On Friday (1/08/08) night at about 9pm my problem was absolved as a new event, typical to the South African experience occurred.
I had a good friend of mine, Sanele and some friends of his for my first night out in Durban, they took me to a beer garden, called (rather ingeniously) 'The Garden'. I parked and, as seems customary here, proceeded to cross 4 lanes of oncoming traffic without bothering to use a pedestrian crossing. I approached the bouncers, who stared curiously for a moment at probably the first white visitor for the year and just as likely the last, was frisked for weapons and was in. It was time to absorb my first taste of the Durban nightlife.
I worked my way through the crowd, greeting people occasionally and eventually found my way to some seats from which we could keep an eye on the car.
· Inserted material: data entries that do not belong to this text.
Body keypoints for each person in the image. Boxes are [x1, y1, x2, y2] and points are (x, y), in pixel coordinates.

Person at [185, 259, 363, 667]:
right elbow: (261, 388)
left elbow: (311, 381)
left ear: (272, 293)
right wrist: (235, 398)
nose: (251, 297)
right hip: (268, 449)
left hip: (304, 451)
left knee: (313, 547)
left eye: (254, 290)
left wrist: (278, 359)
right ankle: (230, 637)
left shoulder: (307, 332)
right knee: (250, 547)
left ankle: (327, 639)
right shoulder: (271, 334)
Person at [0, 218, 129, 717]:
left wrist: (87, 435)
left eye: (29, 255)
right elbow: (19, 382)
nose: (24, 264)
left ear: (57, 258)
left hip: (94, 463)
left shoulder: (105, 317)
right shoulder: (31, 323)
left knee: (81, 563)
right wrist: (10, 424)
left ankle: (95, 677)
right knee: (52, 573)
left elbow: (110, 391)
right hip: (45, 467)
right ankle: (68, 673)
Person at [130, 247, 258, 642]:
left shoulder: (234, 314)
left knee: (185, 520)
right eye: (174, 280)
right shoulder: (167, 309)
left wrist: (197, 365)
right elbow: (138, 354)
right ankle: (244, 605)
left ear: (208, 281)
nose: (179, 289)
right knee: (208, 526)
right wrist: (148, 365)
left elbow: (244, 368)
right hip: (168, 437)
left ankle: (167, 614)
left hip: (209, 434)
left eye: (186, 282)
I sat and surveyed the scene, House music pounded from across the garden, people were dancing between tables though most sat laughing, chatting with friends, guys trying to talk to girls, girls trying to ignore the guys. I could have been in Australia if not for the fact that I was the only white person in there, indeed the only white skin I had seen since leaving the McDonalds where I had met my friends that afternoon was that of my own hands as I locked the car door.
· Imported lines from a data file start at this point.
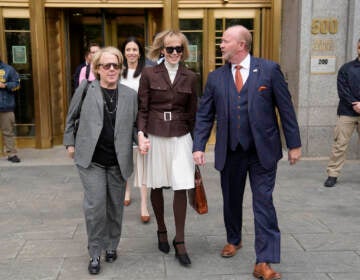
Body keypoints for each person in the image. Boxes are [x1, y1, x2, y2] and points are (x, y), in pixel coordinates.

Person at [192, 25, 301, 279]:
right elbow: (205, 114)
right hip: (230, 151)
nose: (221, 45)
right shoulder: (216, 78)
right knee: (231, 199)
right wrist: (199, 145)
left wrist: (294, 143)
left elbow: (286, 109)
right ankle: (234, 238)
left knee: (263, 203)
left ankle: (264, 260)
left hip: (263, 151)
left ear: (241, 45)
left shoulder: (269, 70)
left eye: (225, 41)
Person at [63, 46, 140, 275]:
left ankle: (111, 246)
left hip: (118, 160)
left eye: (116, 65)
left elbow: (135, 125)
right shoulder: (87, 89)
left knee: (115, 207)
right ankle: (95, 252)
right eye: (107, 65)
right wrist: (70, 142)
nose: (112, 69)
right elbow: (71, 116)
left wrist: (142, 140)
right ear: (97, 68)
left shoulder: (129, 95)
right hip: (91, 160)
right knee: (96, 206)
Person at [137, 30, 198, 266]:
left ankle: (180, 240)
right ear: (162, 50)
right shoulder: (149, 73)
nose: (174, 53)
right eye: (170, 48)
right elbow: (142, 108)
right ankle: (161, 229)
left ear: (183, 51)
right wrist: (141, 134)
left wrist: (198, 145)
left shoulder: (191, 76)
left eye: (179, 49)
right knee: (156, 183)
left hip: (181, 135)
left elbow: (194, 112)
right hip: (155, 133)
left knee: (181, 185)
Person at [120, 37, 150, 223]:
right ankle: (127, 191)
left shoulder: (146, 72)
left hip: (141, 122)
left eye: (134, 49)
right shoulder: (118, 71)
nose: (131, 52)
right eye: (128, 49)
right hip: (122, 122)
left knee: (142, 164)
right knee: (124, 160)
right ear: (124, 52)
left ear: (139, 53)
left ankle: (144, 205)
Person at [324, 38, 360, 188]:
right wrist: (355, 104)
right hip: (347, 112)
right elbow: (342, 90)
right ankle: (332, 174)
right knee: (340, 145)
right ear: (357, 47)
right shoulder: (346, 68)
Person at [0, 54, 21, 163]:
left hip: (5, 107)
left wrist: (5, 85)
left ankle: (11, 154)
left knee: (8, 132)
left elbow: (17, 84)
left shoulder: (9, 69)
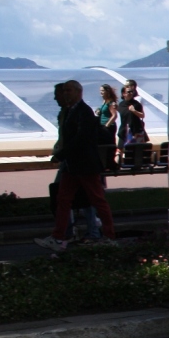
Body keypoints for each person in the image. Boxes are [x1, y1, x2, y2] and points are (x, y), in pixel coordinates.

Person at [34, 81, 116, 252]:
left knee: (96, 200)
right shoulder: (72, 111)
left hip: (84, 165)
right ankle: (58, 237)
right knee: (63, 200)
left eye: (68, 90)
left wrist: (61, 155)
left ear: (79, 92)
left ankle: (109, 236)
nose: (65, 94)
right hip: (74, 166)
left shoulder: (83, 112)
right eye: (64, 91)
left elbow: (81, 138)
After a couple of hours of chatting away to my friends and others I had met there it was time to move to another club, we left and headed for the car buying a skewer of chicken from a street vendor with a Braii (BBQ) on my way out. I reached for my key only to find an unlocked door. I looked closer, the radio was on, strange as it only works when the key, which is in my hand, is in the ignition. I opened the door and soon realised, from the entangled mass of wires hanging from the ignition and the immobiliser that someone had tried to steal the car. While we sat 50m away and in full view of the car someone had tried to hotwire it, though luckily had failed.
Perhaps the most disturbing thing for me is how little I was surprised by the event, after being here only 5 weeks I have come to accept certain realities of living in this country. A fortnight ago I was not surprised as I felt someone checking my back pockets for my wallet as I clutched it tightly in the front of my jeans while in a crowd at an international soccer game played in Durban, and tonight I was even less surprised to see someone had tried to steal my car right from under my nose. Coming from Australia to South Africa is a huge learning experience and one that you expect to change you, it is none-the-less confronting to realise that you now recognise serious crime as a part of your life.
So, imagine my lack of surprise as on Saturday morning as we went to collect the car, Sanele recounted to me how he and the others had been mugged only a couple of hours earlier at knife point, just after they had taken me somewhere to stay for the night.